Requirement
Your answer must be every line below, repeated exactly.
──────── Dataset content ────────
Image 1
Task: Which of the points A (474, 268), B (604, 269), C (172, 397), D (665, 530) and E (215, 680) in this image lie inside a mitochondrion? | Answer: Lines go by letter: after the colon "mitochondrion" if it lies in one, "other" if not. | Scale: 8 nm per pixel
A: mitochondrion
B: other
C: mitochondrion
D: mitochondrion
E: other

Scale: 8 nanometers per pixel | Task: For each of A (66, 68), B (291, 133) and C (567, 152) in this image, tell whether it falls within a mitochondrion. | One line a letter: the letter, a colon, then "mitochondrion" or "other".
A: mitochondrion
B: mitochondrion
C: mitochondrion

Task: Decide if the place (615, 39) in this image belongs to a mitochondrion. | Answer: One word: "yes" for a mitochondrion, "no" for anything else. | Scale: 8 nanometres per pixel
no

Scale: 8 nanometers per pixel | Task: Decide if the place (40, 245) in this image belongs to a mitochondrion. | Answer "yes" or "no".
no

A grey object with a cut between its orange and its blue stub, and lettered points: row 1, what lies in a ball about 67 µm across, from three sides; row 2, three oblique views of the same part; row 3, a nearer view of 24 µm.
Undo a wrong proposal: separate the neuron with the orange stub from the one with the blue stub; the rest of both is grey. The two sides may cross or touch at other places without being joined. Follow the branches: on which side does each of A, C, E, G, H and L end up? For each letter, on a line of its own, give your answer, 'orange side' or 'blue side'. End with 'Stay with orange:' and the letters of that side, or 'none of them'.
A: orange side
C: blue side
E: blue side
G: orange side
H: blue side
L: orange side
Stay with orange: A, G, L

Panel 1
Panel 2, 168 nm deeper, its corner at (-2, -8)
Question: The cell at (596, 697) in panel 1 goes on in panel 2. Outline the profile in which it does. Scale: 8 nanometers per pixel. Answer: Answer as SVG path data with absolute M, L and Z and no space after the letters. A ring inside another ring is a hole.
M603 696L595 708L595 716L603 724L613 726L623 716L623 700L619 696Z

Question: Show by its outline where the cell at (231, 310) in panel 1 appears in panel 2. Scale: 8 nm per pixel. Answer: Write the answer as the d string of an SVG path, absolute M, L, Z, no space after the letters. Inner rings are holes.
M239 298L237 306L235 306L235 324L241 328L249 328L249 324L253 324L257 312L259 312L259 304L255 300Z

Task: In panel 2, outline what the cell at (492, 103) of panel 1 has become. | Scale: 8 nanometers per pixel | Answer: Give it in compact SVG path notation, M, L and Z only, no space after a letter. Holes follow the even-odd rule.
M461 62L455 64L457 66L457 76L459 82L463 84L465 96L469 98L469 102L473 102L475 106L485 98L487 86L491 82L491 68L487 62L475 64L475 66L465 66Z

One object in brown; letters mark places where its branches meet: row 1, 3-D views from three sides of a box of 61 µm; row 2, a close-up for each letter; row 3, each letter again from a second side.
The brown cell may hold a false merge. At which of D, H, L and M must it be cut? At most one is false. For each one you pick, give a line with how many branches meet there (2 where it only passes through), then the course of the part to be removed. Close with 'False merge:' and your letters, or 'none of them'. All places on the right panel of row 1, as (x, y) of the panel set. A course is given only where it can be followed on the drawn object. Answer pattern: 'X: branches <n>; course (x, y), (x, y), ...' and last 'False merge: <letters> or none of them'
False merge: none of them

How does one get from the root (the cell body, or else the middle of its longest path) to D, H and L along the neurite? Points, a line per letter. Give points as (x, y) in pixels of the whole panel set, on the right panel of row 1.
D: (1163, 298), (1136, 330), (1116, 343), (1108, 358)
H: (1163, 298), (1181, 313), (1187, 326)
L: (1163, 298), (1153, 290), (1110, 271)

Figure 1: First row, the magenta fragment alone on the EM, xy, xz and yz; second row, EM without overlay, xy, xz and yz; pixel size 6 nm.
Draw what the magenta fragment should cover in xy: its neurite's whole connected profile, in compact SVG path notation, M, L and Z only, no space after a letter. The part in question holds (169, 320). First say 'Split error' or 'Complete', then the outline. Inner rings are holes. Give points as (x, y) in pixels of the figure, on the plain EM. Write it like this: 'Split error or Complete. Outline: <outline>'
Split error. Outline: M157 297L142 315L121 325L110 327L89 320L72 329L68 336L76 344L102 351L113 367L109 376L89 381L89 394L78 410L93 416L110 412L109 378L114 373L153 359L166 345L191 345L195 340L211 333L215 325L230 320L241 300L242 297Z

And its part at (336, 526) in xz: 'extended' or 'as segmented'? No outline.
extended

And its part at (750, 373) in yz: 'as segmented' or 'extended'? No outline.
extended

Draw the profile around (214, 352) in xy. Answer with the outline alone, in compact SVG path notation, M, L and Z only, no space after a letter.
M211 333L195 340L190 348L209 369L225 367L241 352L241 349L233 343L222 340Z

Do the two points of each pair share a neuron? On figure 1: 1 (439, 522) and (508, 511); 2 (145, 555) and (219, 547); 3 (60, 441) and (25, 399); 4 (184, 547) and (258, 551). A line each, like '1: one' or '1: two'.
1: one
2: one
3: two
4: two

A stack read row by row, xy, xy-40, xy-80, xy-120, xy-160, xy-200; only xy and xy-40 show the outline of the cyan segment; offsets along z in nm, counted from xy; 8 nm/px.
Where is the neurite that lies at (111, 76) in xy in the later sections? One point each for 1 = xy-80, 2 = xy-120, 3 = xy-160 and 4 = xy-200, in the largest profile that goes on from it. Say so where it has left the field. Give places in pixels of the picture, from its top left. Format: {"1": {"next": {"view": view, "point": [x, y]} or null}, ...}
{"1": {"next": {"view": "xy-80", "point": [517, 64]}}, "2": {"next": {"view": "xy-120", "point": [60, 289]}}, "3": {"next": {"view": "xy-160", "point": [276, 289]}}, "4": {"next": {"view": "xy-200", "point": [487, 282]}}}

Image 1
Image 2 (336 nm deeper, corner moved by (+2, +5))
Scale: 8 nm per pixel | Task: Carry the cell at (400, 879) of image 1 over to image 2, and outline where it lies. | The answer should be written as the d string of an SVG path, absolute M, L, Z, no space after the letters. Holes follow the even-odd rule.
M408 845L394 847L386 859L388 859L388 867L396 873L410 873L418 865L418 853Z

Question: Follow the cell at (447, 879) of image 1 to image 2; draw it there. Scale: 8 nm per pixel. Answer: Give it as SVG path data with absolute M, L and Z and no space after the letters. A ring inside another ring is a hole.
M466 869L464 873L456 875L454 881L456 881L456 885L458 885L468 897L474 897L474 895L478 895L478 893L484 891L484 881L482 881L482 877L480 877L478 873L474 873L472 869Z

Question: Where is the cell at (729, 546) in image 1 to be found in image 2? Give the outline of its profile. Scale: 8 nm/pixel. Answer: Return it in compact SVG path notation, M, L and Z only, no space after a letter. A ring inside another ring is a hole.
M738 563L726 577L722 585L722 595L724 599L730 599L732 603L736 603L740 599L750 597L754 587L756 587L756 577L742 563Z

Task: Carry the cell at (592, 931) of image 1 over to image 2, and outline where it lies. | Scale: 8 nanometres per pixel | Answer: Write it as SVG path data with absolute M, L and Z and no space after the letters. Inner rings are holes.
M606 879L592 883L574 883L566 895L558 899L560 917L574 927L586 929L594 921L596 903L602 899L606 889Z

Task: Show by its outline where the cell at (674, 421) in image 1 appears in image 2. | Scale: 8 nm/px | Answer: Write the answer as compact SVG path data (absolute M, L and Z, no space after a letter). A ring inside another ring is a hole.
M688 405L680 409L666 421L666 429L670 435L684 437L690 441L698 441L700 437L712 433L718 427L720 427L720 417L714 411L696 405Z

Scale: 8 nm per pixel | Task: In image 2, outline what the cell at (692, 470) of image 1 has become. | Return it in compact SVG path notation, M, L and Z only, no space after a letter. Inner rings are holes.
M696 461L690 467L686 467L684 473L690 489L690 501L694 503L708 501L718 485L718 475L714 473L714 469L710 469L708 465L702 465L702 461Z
────────
Exercise response
Image 1
Task: Which of the points A (474, 268), B (604, 269), C (172, 397), D (665, 530) and E (215, 680) in this image lie inside a mitochondrion? | Answer: Lines go by letter: after the colon "mitochondrion" if it lies in one, "other" if not. | Scale: 8 nm per pixel
A: mitochondrion
B: other
C: mitochondrion
D: mitochondrion
E: other

Scale: 8 nanometers per pixel | Task: For each of A (66, 68), B (291, 133) and C (567, 152) in this image, tell whether it falls within a mitochondrion. | One line a letter: the letter, a colon, then "mitochondrion" or "other".
A: mitochondrion
B: mitochondrion
C: mitochondrion

Task: Decide if the place (615, 39) in this image belongs to a mitochondrion. | Answer: One word: "yes" for a mitochondrion, "no" for anything else. | Scale: 8 nanometres per pixel
no

Scale: 8 nanometers per pixel | Task: Decide if the place (40, 245) in this image belongs to a mitochondrion. | Answer "yes" or "no".
no

A grey object with a cut between its orange and its blue stub, and lettered points: row 1, what lies in a ball about 67 µm across, from three sides; row 2, three oblique views of the same part; row 3, a nearer view of 24 µm.
Undo a wrong proposal: separate the neuron with the orange stub from the one with the blue stub; the rest of both is grey. The two sides may cross or touch at other places without being joined. Follow the branches: on which side does each of A, C, E, G, H and L end up? For each letter, on a line of its own, give your answer, 'orange side' or 'blue side'. End with 'Stay with orange:' and the letters of that side, or 'none of them'.
A: orange side
C: blue side
E: blue side
G: orange side
H: blue side
L: orange side
Stay with orange: A, G, L

Panel 1
Panel 2, 168 nm deeper, its corner at (-2, -8)
Question: The cell at (596, 697) in panel 1 goes on in panel 2. Outline the profile in which it does. Scale: 8 nanometers per pixel. Answer: Answer as SVG path data with absolute M, L and Z and no space after the letters. A ring inside another ring is a hole.
M603 696L595 708L595 716L603 724L613 726L623 716L623 700L619 696Z

Question: Show by its outline where the cell at (231, 310) in panel 1 appears in panel 2. Scale: 8 nm per pixel. Answer: Write the answer as the d string of an SVG path, absolute M, L, Z, no space after the letters. Inner rings are holes.
M239 298L237 306L235 306L235 324L241 328L249 328L249 324L253 324L257 312L259 312L259 304L255 300Z

Task: In panel 2, outline what the cell at (492, 103) of panel 1 has become. | Scale: 8 nanometers per pixel | Answer: Give it in compact SVG path notation, M, L and Z only, no space after a letter. Holes follow the even-odd rule.
M461 62L455 64L457 66L457 76L459 82L463 84L465 96L469 98L469 102L473 102L475 106L485 98L487 86L491 82L491 68L487 62L475 64L475 66L465 66Z

One object in brown; letters mark places where its branches meet: row 1, 3-D views from three sides of a box of 61 µm; row 2, a close-up for each letter; row 3, each letter again from a second side.
The brown cell may hold a false merge. At which of D, H, L and M must it be cut? At most one is false. For each one you pick, give a line with how many branches meet there (2 where it only passes through), then the course of the part to be removed. Close with 'False merge:' and your letters, or 'none of them'. All places on the right panel of row 1, as (x, y) of the panel set. A course is given only where it can be followed on the drawn object. Answer pattern: 'X: branches <n>; course (x, y), (x, y), ...' and last 'False merge: <letters> or none of them'
False merge: none of them

How does one get from the root (the cell body, or else the middle of its longest path) to D, H and L along the neurite? Points, a line per letter. Give points as (x, y) in pixels of the whole panel set, on the right panel of row 1.
D: (1163, 298), (1136, 330), (1116, 343), (1108, 358)
H: (1163, 298), (1181, 313), (1187, 326)
L: (1163, 298), (1153, 290), (1110, 271)

Figure 1: First row, the magenta fragment alone on the EM, xy, xz and yz; second row, EM without overlay, xy, xz and yz; pixel size 6 nm.
Draw what the magenta fragment should cover in xy: its neurite's whole connected profile, in compact SVG path notation, M, L and Z only, no space after a letter. The part in question holds (169, 320). First say 'Split error' or 'Complete', then the outline. Inner rings are holes. Give points as (x, y) in pixels of the figure, on the plain EM. Write it like this: 'Split error or Complete. Outline: <outline>'
Split error. Outline: M157 297L142 315L121 325L110 327L89 320L72 329L68 336L76 344L102 351L113 367L109 376L89 381L89 394L78 410L93 416L110 412L109 378L114 373L153 359L166 345L191 345L195 340L211 333L215 325L230 320L241 300L242 297Z

And its part at (336, 526) in xz: 'extended' or 'as segmented'? No outline.
extended

And its part at (750, 373) in yz: 'as segmented' or 'extended'? No outline.
extended

Draw the profile around (214, 352) in xy. Answer with the outline alone, in compact SVG path notation, M, L and Z only, no space after a letter.
M211 333L195 340L190 348L209 369L225 367L241 352L241 349L233 343L222 340Z

Do the two points of each pair share a neuron? On figure 1: 1 (439, 522) and (508, 511); 2 (145, 555) and (219, 547); 3 (60, 441) and (25, 399); 4 (184, 547) and (258, 551). A line each, like '1: one' or '1: two'.
1: one
2: one
3: two
4: two

A stack read row by row, xy, xy-40, xy-80, xy-120, xy-160, xy-200; only xy and xy-40 show the outline of the cyan segment; offsets along z in nm, counted from xy; 8 nm/px.
Where is the neurite that lies at (111, 76) in xy in the later sections? One point each for 1 = xy-80, 2 = xy-120, 3 = xy-160 and 4 = xy-200, in the largest profile that goes on from it. Say so where it has left the field. Give places in pixels of the picture, from its top left. Format: {"1": {"next": {"view": view, "point": [x, y]} or null}, ...}
{"1": {"next": {"view": "xy-80", "point": [517, 64]}}, "2": {"next": {"view": "xy-120", "point": [60, 289]}}, "3": {"next": {"view": "xy-160", "point": [276, 289]}}, "4": {"next": {"view": "xy-200", "point": [487, 282]}}}

Image 1
Image 2 (336 nm deeper, corner moved by (+2, +5))
Scale: 8 nm per pixel | Task: Carry the cell at (400, 879) of image 1 over to image 2, and outline where it lies. | The answer should be written as the d string of an SVG path, absolute M, L, Z, no space after the letters. Holes follow the even-odd rule.
M408 845L394 847L386 859L388 859L388 867L396 873L410 873L418 865L418 853Z

Question: Follow the cell at (447, 879) of image 1 to image 2; draw it there. Scale: 8 nm per pixel. Answer: Give it as SVG path data with absolute M, L and Z and no space after the letters. A ring inside another ring is a hole.
M466 869L464 873L456 875L454 881L456 881L456 885L458 885L468 897L474 897L474 895L478 895L478 893L484 891L484 881L482 881L482 877L480 877L478 873L474 873L472 869Z

Question: Where is the cell at (729, 546) in image 1 to be found in image 2? Give the outline of its profile. Scale: 8 nm/pixel. Answer: Return it in compact SVG path notation, M, L and Z only, no space after a letter. A ring inside another ring is a hole.
M738 563L726 577L722 585L722 595L724 599L730 599L732 603L736 603L740 599L750 597L754 587L756 587L756 577L742 563Z

Task: Carry the cell at (592, 931) of image 1 over to image 2, and outline where it lies. | Scale: 8 nanometres per pixel | Answer: Write it as SVG path data with absolute M, L and Z and no space after the letters. Inner rings are holes.
M606 879L592 883L574 883L566 895L558 899L560 917L574 927L586 929L594 921L596 903L602 899L606 889Z

Task: Show by its outline where the cell at (674, 421) in image 1 appears in image 2. | Scale: 8 nm/px | Answer: Write the answer as compact SVG path data (absolute M, L and Z, no space after a letter). A ring inside another ring is a hole.
M688 405L680 409L666 421L666 429L670 435L684 437L690 441L698 441L700 437L712 433L718 427L720 427L720 417L714 411L696 405Z

Scale: 8 nm per pixel | Task: In image 2, outline what the cell at (692, 470) of image 1 has become. | Return it in compact SVG path notation, M, L and Z only, no space after a letter. Inner rings are holes.
M696 461L690 467L686 467L684 473L690 489L690 501L694 503L708 501L718 485L718 475L714 473L714 469L710 469L708 465L702 465L702 461Z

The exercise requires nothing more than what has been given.